» **Work to be completed**:
Gather each line in the entries that includes the string "source".

────────────────────────────────────────

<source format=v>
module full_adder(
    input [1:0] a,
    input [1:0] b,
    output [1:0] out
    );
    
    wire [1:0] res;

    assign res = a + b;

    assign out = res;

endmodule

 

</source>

────────────────────────────────────────

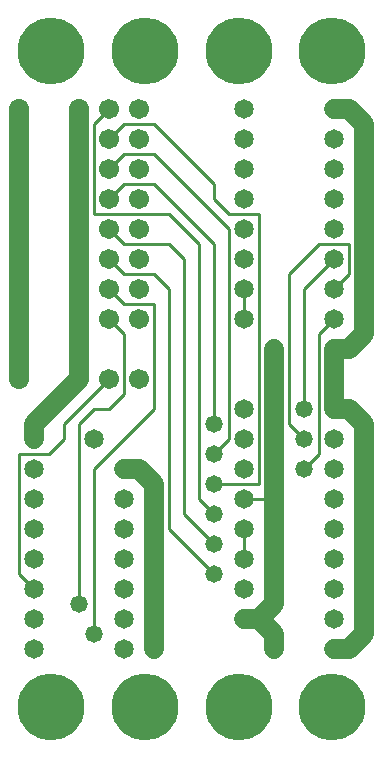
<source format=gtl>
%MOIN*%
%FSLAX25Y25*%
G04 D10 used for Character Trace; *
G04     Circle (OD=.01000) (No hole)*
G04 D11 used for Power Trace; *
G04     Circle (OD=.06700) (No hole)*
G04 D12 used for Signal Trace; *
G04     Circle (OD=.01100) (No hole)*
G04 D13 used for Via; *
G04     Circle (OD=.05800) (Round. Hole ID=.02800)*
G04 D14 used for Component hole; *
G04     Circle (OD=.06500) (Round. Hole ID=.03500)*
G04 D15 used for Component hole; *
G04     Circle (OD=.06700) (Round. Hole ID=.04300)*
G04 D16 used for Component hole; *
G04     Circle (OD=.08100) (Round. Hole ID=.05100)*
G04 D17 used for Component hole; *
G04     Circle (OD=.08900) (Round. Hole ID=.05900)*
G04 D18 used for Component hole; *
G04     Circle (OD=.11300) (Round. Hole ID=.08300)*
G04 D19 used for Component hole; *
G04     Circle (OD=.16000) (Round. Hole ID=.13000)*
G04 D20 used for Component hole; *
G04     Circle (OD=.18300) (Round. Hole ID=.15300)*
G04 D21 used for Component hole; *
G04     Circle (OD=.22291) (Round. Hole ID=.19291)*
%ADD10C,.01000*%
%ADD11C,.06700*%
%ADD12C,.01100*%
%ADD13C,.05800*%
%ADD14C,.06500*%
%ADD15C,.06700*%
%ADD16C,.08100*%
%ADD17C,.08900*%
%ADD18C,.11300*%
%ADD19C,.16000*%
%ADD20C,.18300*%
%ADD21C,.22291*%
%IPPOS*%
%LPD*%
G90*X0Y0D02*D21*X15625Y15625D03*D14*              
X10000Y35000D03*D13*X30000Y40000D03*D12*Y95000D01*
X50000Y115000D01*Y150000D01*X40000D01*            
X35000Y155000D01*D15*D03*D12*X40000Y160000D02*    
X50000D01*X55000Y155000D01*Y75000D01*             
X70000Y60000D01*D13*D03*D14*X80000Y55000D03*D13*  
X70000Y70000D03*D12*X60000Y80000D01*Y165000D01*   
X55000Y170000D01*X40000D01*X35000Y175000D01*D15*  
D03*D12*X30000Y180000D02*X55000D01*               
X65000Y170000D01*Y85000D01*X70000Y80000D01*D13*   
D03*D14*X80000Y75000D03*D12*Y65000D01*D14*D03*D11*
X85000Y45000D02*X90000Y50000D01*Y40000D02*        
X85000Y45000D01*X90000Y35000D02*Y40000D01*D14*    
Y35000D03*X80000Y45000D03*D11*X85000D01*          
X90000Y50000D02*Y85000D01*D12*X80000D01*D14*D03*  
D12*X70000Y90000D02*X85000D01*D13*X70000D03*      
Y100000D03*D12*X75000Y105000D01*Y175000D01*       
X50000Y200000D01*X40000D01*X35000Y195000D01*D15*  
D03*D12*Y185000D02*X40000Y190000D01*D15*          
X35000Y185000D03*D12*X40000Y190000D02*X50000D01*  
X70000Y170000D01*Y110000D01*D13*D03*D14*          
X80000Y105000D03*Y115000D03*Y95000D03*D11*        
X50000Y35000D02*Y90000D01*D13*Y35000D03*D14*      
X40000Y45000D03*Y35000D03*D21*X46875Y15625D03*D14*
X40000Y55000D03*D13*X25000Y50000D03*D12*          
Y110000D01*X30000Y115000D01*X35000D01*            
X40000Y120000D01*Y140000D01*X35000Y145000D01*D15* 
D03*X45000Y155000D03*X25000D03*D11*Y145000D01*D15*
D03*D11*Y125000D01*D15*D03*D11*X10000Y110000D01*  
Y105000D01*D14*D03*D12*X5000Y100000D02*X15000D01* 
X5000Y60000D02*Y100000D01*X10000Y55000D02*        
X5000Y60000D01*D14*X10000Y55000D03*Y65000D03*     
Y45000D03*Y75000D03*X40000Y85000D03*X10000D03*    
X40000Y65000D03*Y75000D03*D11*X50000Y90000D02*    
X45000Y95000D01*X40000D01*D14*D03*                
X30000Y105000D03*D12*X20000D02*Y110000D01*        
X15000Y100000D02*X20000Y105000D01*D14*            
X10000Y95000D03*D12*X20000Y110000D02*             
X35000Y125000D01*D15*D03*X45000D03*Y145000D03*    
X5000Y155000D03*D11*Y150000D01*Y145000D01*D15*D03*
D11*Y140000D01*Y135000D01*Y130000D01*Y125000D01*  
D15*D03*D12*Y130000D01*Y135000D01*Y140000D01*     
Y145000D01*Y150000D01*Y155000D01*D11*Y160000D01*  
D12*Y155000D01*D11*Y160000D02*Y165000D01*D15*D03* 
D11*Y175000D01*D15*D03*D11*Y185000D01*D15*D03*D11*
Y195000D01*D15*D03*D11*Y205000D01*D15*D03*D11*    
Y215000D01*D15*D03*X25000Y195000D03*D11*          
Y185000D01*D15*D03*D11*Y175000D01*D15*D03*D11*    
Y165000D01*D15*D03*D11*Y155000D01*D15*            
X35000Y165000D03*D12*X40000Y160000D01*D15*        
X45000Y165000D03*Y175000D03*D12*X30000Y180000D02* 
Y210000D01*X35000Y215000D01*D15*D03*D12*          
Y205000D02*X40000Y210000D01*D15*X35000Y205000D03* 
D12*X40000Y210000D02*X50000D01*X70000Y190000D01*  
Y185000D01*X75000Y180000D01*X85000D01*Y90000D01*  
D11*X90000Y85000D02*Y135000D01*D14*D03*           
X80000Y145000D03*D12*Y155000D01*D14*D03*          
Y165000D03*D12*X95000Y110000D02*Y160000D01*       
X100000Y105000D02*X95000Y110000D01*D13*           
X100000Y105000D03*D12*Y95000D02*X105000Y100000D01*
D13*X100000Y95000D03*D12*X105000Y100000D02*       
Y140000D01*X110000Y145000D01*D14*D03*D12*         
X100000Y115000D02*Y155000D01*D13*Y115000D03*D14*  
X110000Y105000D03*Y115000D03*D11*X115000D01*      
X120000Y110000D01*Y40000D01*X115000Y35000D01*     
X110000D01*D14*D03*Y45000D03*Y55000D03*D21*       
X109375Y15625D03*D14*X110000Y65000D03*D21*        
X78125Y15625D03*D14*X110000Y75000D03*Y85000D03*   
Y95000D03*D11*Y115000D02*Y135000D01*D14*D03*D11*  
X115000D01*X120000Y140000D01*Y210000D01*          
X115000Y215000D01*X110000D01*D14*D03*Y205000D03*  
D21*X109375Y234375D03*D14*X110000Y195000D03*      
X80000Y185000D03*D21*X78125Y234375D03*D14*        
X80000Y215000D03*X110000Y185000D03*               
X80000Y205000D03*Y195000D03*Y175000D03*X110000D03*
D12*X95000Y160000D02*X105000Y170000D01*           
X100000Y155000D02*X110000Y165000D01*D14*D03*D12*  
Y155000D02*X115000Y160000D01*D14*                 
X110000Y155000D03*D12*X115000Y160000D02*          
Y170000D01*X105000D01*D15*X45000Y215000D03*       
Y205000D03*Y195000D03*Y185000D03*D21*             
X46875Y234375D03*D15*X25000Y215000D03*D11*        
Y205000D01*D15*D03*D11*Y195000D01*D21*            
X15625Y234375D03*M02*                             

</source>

────────────────────────────────────────

» **Output of the exercise**:
<source format=v>
</source>
<source format=gtl>
</source>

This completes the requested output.